**EXERCISE DESCRIPTION:**
Rewrite all the records below with every "photo" changed to "image" and nothing else altered. Leave out the pictures.
□ □ □
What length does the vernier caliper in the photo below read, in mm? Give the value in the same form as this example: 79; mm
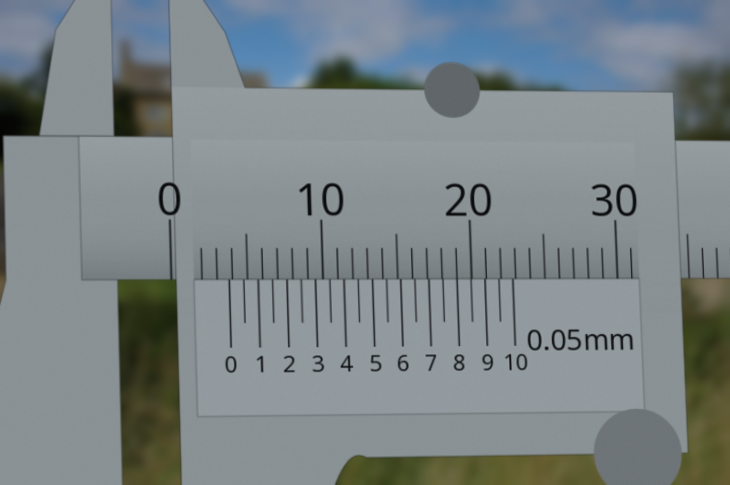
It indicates 3.8; mm
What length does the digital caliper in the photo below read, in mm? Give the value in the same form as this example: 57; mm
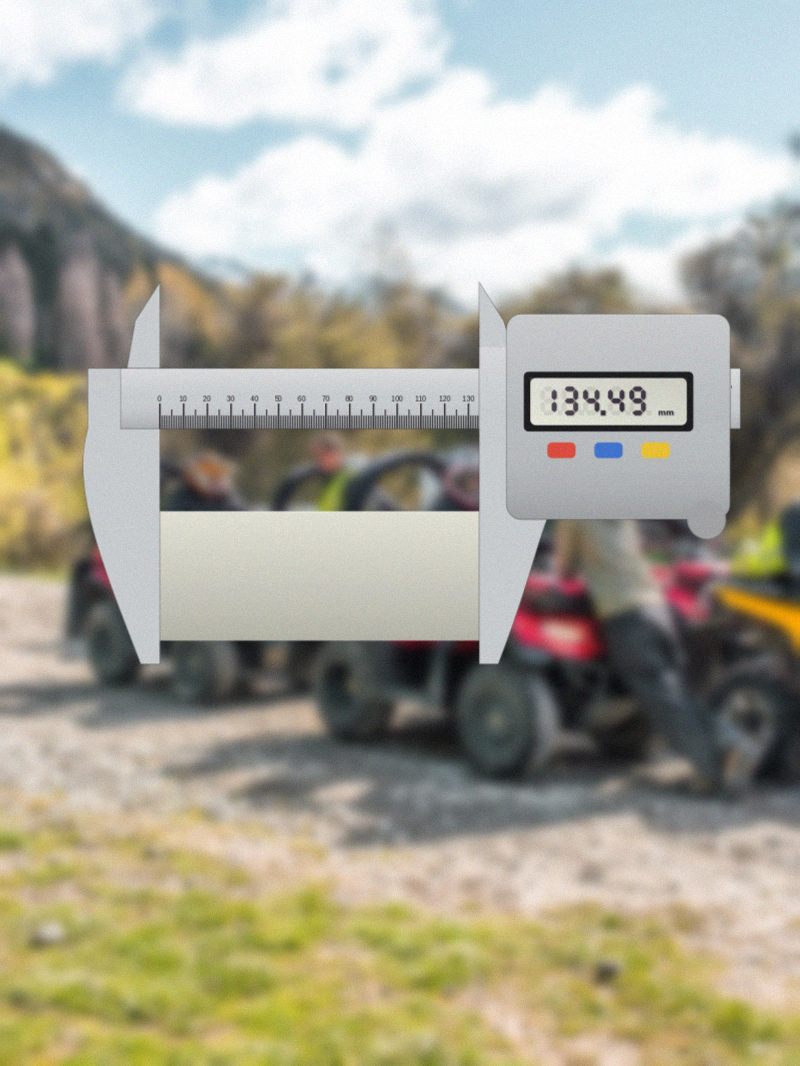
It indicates 134.49; mm
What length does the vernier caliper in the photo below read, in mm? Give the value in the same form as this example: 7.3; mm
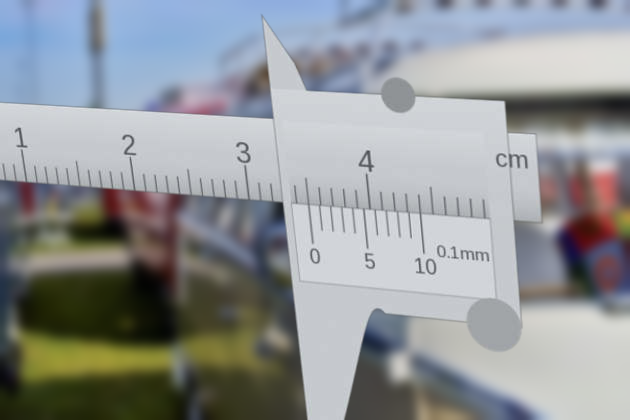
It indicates 35.0; mm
□ □ □
**TASK ANSWER:**
What length does the vernier caliper in the image below read, in mm? Give the value in the same form as this example: 79; mm
It indicates 3.8; mm
What length does the digital caliper in the image below read, in mm? Give the value in the same form as this example: 57; mm
It indicates 134.49; mm
What length does the vernier caliper in the image below read, in mm? Give the value in the same form as this example: 7.3; mm
It indicates 35.0; mm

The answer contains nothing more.